Shon Faye著「Love in Exile」

Love in Exile

Shon Faye著「Love in Exile

(わたしの紹介がきっかけで)邦訳もされた「トランスジェンダー問題」が世界中で話題となった著者が、自身の過去を振り返りながら男性に性的・恋愛的な関心を寄せるトランス女性として疎外感を感じてきた愛と性、セックス、欲望、異性愛の悲劇について語る本。アメリカでは5月に発売予定だが、イギリスで今月すでに発売されているので電子書籍で入手して読んだ。
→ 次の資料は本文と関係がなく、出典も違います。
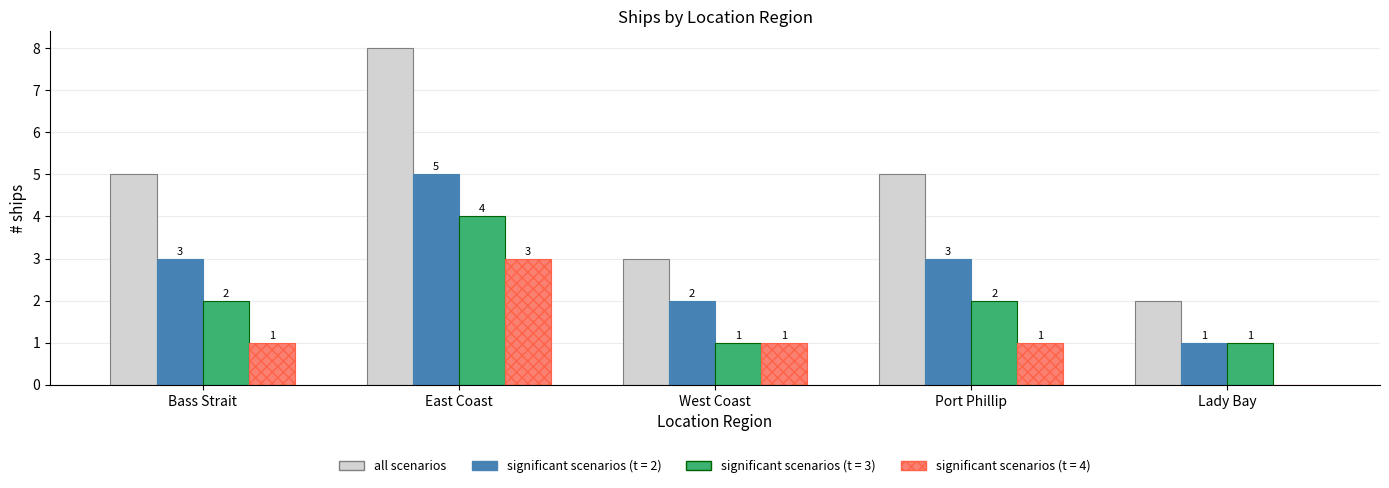

Are the bars horizontal?

No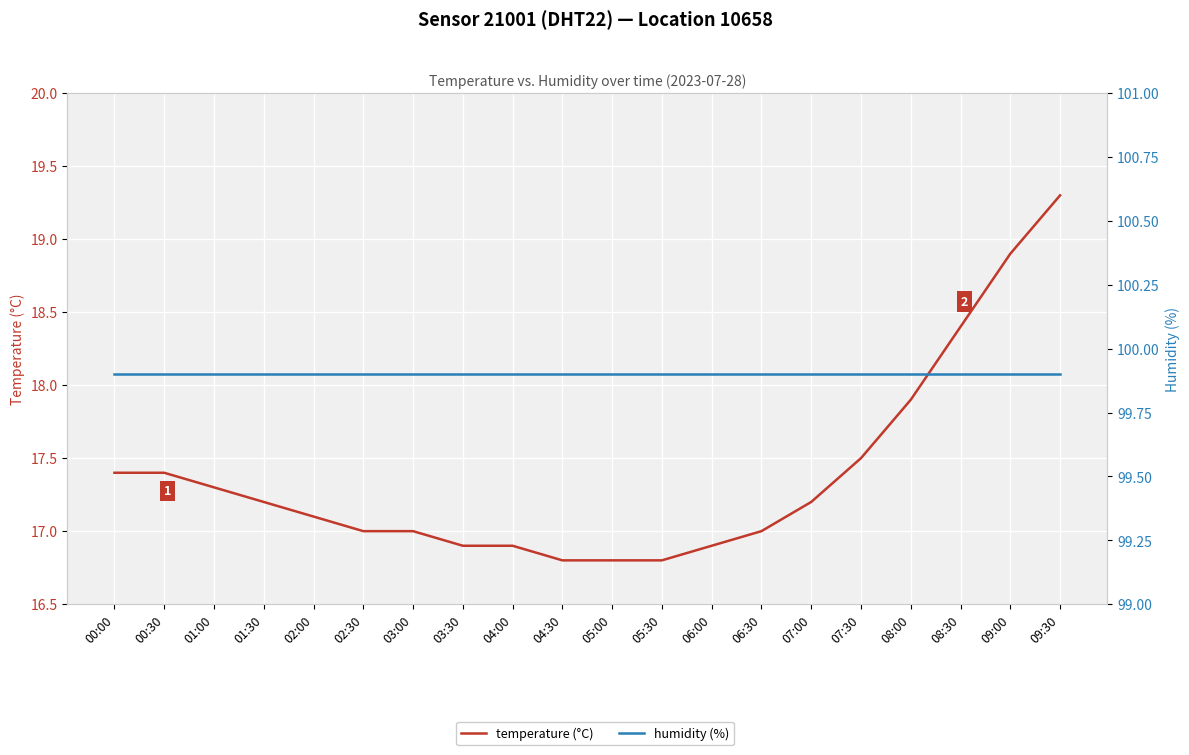

True or false: humidity (%) and temperature (°C) cross at least once.

False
アドバイスコラムも執筆している著者が、自身の若いころの間違った思い込みやイタい行動も包み隠さず明かしつつ、世にあふれる理想化された異性愛のイメージに憧れつつ疎外されてきた経験と、その背景にあるミソジニー、トランスフォビア、そしてトランスミソジニーについて考察する。異性愛主義において女性が男性の性欲の対象として客体化されるメカニズムをトランス女性を追い求める「チェイサー」に適用したり、同じ男性に性的・恋愛的な欲望を向けるにしても自身がまだ(不本意ながら)男性として扱われていた時期に相手にしていたゲイやバイセクシュアルの男性と、女性として生きるようになって関わるようになった異性愛男性ではいろいろな違いがあったこと、出会い系アプリが異性愛者たちによりクィア的な出会いを広げることになったという話など、興味深い指摘が続く。まあファイアストーン以来のフェミニズム論者たちを引用しているように、わたし的にはそれほど新規性はないのだけれど、トランス女性がフェミニズム理論をどう使うか、というのは個人的に興味があるので良い。
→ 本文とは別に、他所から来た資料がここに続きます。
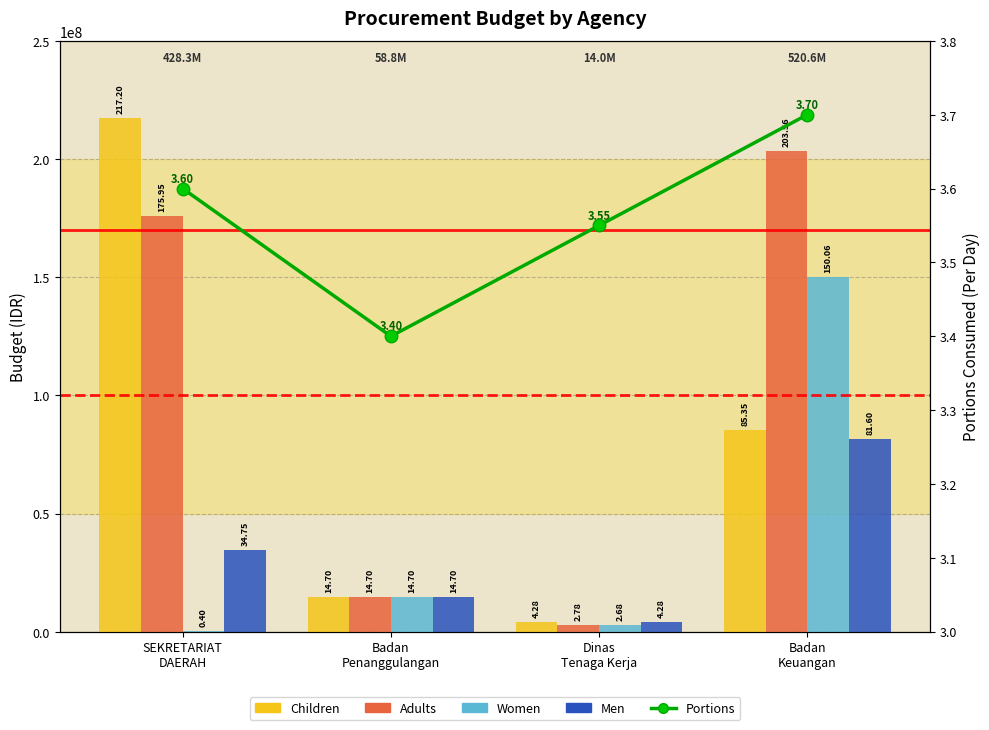

What is the label of the 4th bar from the right?

SEKRETARIAT
DAERAH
以前セルフエスティームの低さからアルコールに依存するようになり、知らない男の部屋で目を覚ますことも多かった著者が、依存症を人格上の問題や罪だとする考えに対抗して主張される病理モデルに一定の支持を与えつつも、病理として理解することは依存症が生じる社会的な背景を無視していると指摘。多くの人が嗜好としてアルコールや薬物を使用するが依存症にはならないのに対し、トラウマや社会的な困難・困窮を抱えている人が生き延びるためにアルコールや薬物を使って辛さを紛らわしているうちに依存症になってしまうというよく見るパターンは、依存症を個人の病理として扱うことの限界と不公正さを示している。
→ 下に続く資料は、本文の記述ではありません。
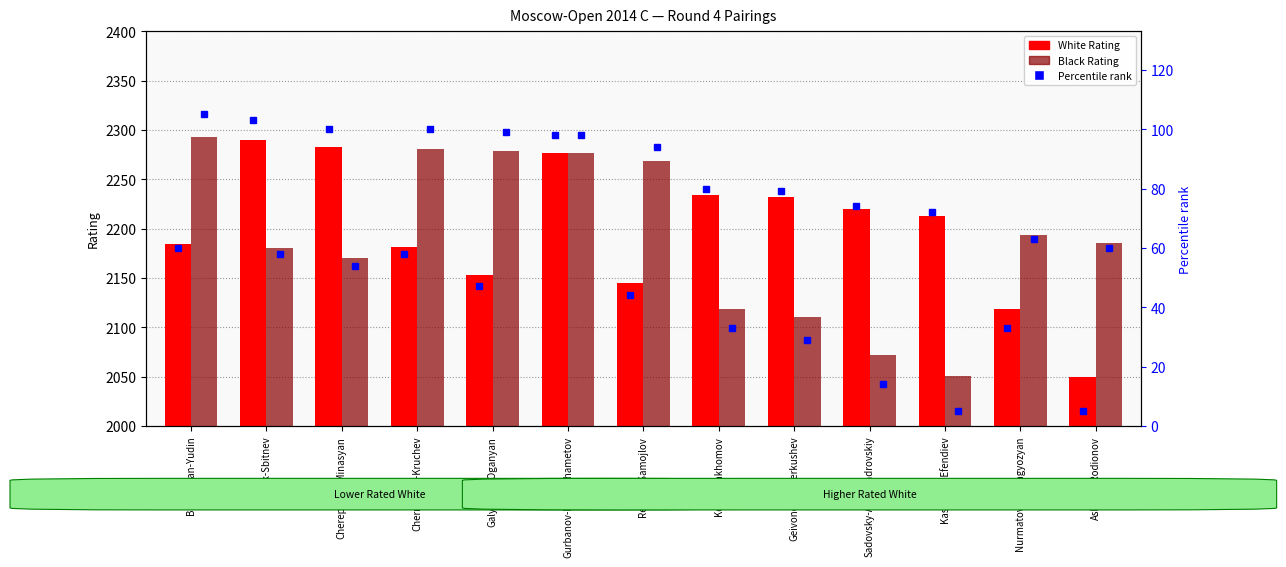

What is the label of the 8th bar from the left?

Kotov-Pakhomov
愛についての著者の思索は、性的・恋愛的なパートナーにとどまらず、トランス女性として疎外されつつ女性失格の理由とされる「母親」としての愛や、恋愛対象より親密になることも多い友情関係、さらには自然への愛や信仰上の神への・神からの愛にまで及ぶ。「トランスジェンダー問題」とはかなり毛色が異なるが、前著の成功によりこの本の企画が通ったのだとしたらおめでとうと言いたい。